Saved data entries
== == ==
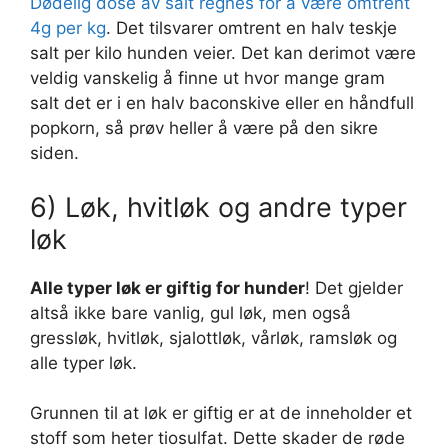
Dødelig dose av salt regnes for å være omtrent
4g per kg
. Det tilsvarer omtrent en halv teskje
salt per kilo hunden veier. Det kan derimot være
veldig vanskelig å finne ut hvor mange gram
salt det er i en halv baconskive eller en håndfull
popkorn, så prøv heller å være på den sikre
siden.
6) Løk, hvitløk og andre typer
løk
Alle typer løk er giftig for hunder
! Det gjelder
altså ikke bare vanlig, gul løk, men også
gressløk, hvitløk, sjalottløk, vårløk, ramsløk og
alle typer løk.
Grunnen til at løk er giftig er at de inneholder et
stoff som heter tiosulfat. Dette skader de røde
== == ==
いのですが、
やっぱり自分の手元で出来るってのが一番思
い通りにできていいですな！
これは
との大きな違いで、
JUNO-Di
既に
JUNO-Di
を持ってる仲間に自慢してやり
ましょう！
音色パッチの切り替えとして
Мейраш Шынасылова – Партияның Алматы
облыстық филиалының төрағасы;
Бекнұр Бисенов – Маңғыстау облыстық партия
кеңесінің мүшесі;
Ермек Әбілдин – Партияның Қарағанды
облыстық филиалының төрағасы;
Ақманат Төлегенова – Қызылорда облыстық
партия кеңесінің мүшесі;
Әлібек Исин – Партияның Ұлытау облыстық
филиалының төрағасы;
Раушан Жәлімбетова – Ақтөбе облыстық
== == ==
§ **Job**
With the line that has "Dødelig dose av" as the first and the line that has "stoff som heter" as the last, repeat exactly that run of lines above and no more.

§ **Written response**
Dødelig dose av salt regnes for å være omtrent
4g per kg
. Det tilsvarer omtrent en halv teskje
salt per kilo hunden veier. Det kan derimot være
veldig vanskelig å finne ut hvor mange gram
salt det er i en halv baconskive eller en håndfull
popkorn, så prøv heller å være på den sikre
siden.
6) Løk, hvitløk og andre typer
løk
Alle typer løk er giftig for hunder
! Det gjelder
altså ikke bare vanlig, gul løk, men også
gressløk, hvitløk, sjalottløk, vårløk, ramsløk og
alle typer løk.
Grunnen til at løk er giftig er at de inneholder et
stoff som heter tiosulfat. Dette skader de røde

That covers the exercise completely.